COMMITTEE AMENDMENTS:

      The committee amendments remove an amendatory section of the bill, which would have amended section 11 of P.L.2005, c.156 (C.30:4J-14) and established additional reporting requirements concerning the NJ FamilyCare program.

      The committee amendments revise the bill to only allow the NJ FamilyCare outreach and enrollment initiative to provide input to the Commissioner of Banking and Insurance for the provision of training to Exchange enrollment assistors, and, as determined by the commissioner, local officials and any other pertinent staff, rather than directly providing the training. 

      The committee amendments remove language from the bill that would require the Department of Banking and Insurance to ensure the full incorporation of the Medicaid, NJ FamilyCare, and NJ FamilyCare Advantage Programs on the State’s health insurance Exchange and the individual health coverage marketplace.

      The committee amendments revise the bill to change a direct supplemental appropriation of $20 million to direct that an annual appropriation of $20 million be made to implement the provisions of the bill. 

      The committee amendments revise the synopsis and title of the bill to reflect these changes.

 

FISCAL IMPACT:

      The Office of Legislative Services (OLS) notes that this bill implements the Cover All Kids Initiative that is proposed in the Governor’s FY 2022 Budget.  The Department of Human Services estimates that the initiative would cost the State $68.5 million to implement in FY 2022, with the federal government anticipated to reimburse the State for $38.5 million of the total.  Of note, these amounts include an estimate of $30.0 million in State costs, of which the federal government would reimburse the State an estimated $20.0 million, for the elimination of Children’s Health Insurance Program (CHIP) premiums.  Because these premiums are suspended during the current federal public health emergency, however, the department does not attribute any costs to this provision in FY 2022.  As a result, the Governor’s FY 2022 Budget only includes $38.5 million as the cost of the Cover All Kids initiative in FY 2022 with the federal government estimated to reimburse the State $18.5 million of the total, thereby yielding a net State cost of $20.0 million. 

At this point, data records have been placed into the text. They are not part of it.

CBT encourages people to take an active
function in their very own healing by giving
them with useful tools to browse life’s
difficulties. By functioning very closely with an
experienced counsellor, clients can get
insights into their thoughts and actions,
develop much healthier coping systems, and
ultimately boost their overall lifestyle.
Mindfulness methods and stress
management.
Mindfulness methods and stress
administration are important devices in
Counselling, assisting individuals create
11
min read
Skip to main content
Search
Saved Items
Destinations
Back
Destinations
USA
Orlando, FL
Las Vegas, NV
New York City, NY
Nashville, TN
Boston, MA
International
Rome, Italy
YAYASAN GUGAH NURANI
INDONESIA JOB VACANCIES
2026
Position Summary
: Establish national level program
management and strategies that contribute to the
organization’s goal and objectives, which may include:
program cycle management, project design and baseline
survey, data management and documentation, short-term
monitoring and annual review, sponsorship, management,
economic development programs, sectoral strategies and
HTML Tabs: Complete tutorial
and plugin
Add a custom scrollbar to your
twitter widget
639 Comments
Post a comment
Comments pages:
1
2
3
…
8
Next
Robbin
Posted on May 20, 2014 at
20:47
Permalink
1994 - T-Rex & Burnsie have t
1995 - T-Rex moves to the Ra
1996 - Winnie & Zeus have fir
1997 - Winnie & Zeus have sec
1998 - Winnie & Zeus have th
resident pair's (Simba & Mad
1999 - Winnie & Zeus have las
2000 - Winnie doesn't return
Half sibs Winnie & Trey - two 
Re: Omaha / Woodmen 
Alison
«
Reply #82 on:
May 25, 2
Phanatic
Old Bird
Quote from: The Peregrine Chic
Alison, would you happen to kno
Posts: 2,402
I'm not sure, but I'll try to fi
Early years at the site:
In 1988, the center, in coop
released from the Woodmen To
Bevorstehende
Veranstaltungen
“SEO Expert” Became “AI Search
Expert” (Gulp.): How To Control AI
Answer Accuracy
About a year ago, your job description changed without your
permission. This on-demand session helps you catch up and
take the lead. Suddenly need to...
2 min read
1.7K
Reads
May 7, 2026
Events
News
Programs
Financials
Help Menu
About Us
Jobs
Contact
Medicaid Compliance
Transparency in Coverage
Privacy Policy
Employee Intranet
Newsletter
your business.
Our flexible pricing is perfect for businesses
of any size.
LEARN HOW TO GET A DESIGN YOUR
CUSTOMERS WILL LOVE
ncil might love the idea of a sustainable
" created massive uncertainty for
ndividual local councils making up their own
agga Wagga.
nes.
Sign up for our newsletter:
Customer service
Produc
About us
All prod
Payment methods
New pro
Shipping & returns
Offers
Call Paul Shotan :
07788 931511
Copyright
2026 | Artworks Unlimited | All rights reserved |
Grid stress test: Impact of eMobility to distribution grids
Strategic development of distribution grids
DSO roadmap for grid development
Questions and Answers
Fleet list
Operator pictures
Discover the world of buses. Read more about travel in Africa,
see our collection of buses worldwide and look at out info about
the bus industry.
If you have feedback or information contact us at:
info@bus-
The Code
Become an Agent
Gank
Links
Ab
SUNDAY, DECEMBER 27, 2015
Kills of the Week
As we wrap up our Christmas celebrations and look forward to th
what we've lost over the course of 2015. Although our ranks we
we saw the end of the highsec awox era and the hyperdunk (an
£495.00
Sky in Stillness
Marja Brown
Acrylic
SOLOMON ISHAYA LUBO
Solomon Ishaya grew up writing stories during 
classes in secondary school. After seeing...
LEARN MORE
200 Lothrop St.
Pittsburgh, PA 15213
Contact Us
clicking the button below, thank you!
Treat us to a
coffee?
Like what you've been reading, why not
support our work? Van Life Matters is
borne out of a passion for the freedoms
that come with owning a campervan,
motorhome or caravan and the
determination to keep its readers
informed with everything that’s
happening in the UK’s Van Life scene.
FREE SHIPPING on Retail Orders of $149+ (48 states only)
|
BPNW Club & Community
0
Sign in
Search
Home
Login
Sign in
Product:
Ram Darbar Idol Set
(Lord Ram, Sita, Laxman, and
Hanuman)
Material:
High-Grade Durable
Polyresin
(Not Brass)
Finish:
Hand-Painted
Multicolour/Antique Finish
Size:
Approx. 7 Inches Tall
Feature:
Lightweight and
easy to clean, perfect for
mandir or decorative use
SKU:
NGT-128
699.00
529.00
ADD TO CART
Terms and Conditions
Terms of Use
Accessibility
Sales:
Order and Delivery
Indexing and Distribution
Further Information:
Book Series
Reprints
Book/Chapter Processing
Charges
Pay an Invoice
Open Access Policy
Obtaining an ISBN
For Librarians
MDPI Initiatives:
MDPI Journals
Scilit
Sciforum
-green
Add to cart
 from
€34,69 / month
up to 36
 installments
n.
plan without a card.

      The OLS determines that the Executive estimate of the FY 2022 impacts falls within the range of plausible outcomes.  For subsequent fiscal years, the OLS estimates that this bill would cost between $58.3 million and $114.9 million per year, with an increase in federal cost reimbursements under the Medicaid program and the Children’s Health Insurance Program of $33.6 million to $60.8 million.  These amounts exceed the FY 2022 estimates because the fiscal impacts of eliminating Children’s Health Insurance Program premiums would become attributable to the bill upon the expiration of the temporary suspension of the premiums under federal law during the current federal public health emergency.